Doğu Anadolu’nun aşiret yapısı içerisinde adı pek duyulmamış bir Barzani’nin, iki yüz yıllık bir isyan siyasetini günümüzde sahiplenip, buna öncülük ediyor olması, bu araştırmamızı daha da ilginç kılıyor.
Nihayetinde bu ayrılıkçı hareketler amaçları esas alınarak çerçevelendiğinde, adı “Kürdistan” olan ayrı bir devlet resmi ortaya çıkıyor.
Sınırları ise, Akdeniz’den doğuyu takip ederek Karadeniz’e ulaşan bir harita çiziyor. Bu harita Türkiye coğrafyasına uygulandığında, Anadolu ile Asya’nın bağını kesen bir kılıcı resmediyor.
Bu durumda insan ister istemez, “Gerçek amaç nedir” diye sormaya başlıyor; “Kürt devleti kurmak mı yoksa iki kıtaya yayılmış Türk dünyasını bölmek mi?”

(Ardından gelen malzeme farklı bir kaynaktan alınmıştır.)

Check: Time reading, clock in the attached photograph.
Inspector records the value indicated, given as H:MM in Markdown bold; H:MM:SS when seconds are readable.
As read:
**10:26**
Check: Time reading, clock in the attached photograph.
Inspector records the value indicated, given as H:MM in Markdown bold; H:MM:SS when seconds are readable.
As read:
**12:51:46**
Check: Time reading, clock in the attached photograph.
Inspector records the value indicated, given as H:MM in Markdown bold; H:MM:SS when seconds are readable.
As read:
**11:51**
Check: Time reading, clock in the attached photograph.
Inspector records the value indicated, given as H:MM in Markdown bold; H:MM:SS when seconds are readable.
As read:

Konunun önemi bu şekilde kimlik, coğrafya, din ve strateji üzerine yayılırken, “Elde ne var?” diyerek sağa sola bakıldığında, bu anlamlı siyasetin genel bir isyan tanımıyla basite indirgenişini görmek, zihinleri daha da karıştırıyor.
Tarihin derinliklerinden temel alan bir olayın alışılageldik bir tasnifle dikkat dışına çekilişi; hayreti meraka, merakı ise derin düşüncelere dönüştürüyor. Olayları Osmanlı ve Cumhuriyet şeklinde ikiye ayıran, bu isyanları gündeliğe çeviren kalemlerin varlığı, artık endişeye yol açıyor. Bu olayları “Kürt” kimliği ile etnisiteye bağlayan araştırma ve yazılar ise, bu endişeleri koyulaştırıyor.

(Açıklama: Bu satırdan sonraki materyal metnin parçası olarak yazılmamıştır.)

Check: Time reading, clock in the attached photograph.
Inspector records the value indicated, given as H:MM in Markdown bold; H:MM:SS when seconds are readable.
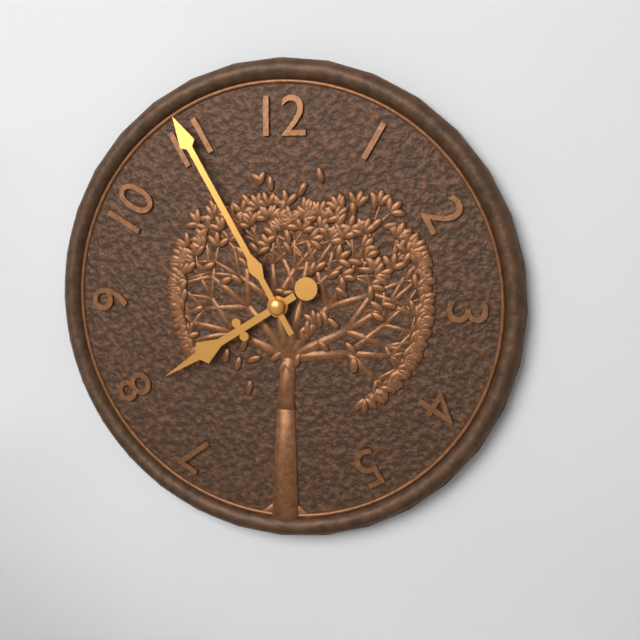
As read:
**7:55**
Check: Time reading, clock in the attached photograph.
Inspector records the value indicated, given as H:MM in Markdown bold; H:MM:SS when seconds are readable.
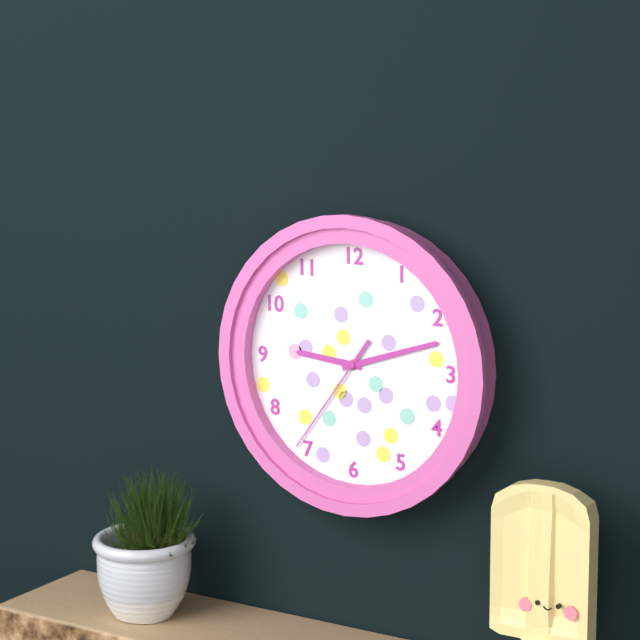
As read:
**9:12:36**
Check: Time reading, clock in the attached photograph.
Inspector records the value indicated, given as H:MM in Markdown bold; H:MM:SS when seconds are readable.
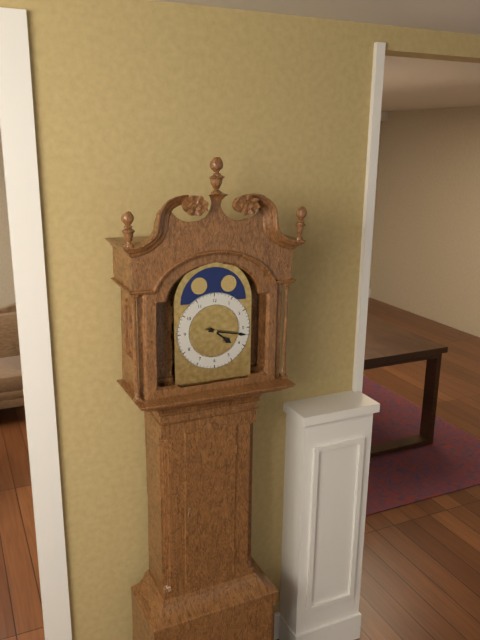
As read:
**4:17**
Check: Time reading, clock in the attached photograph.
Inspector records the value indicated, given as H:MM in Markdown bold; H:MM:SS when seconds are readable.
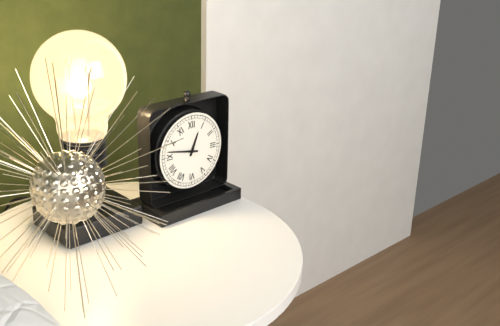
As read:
**12:47**
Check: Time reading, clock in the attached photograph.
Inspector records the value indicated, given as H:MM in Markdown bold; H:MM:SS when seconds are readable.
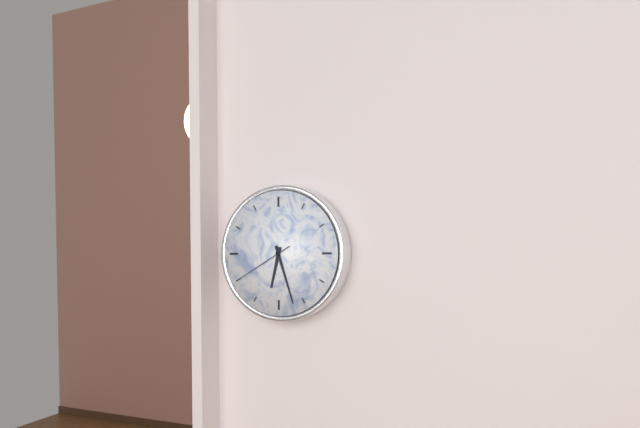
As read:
**6:27:40**
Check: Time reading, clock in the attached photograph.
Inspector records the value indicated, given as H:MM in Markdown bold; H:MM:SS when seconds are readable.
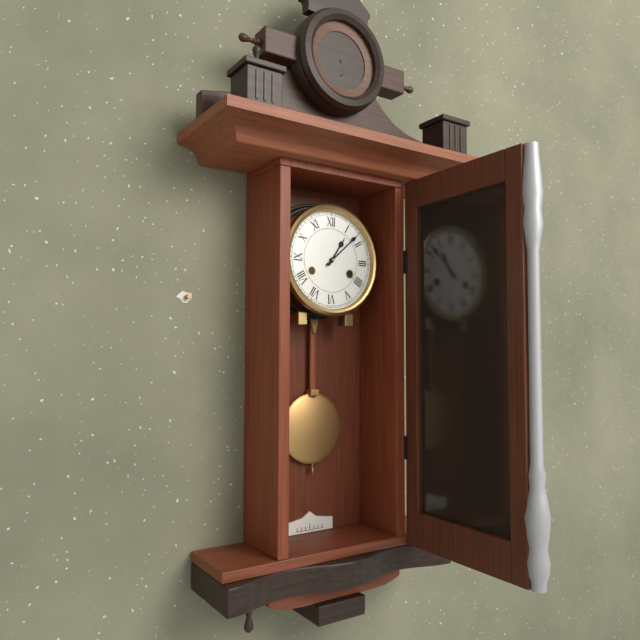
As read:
**1:08**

Hal böyle olunca, Türk tarihini öğrenmek, günümüz ve tarihimiz arasında bir bağ kurmak ısrarında olan nesiller, haklı olarak, olayları büyük bir çerçeve içinde göremiyor. Tek bir resme bakıp, olayları üstüne bir nakış gibi işleyemiyor. Gözler önündeki bu büyük ve anlamlı düğüm keskin bir bakışla bir türlü çözülemiyor. Oysa Türk tarihinin iki yüz yılını meşgul etmiş bu olaylar, bu kadar sade ve tarihsel derinlikten yoksun bir biçimde ele alınmayı hiç hak etmiyor.
Bu kitapla, Osmanlı’dan günümüze Kürt adı üzerinden belli bir coğrafyada ortaya çıkan bu ayrılıkçı hareketin dinsel-örgütsel ve küresel bir resmi çizilmektedir.
Size sunulan tablo; Cemaat ve Barzani’dir.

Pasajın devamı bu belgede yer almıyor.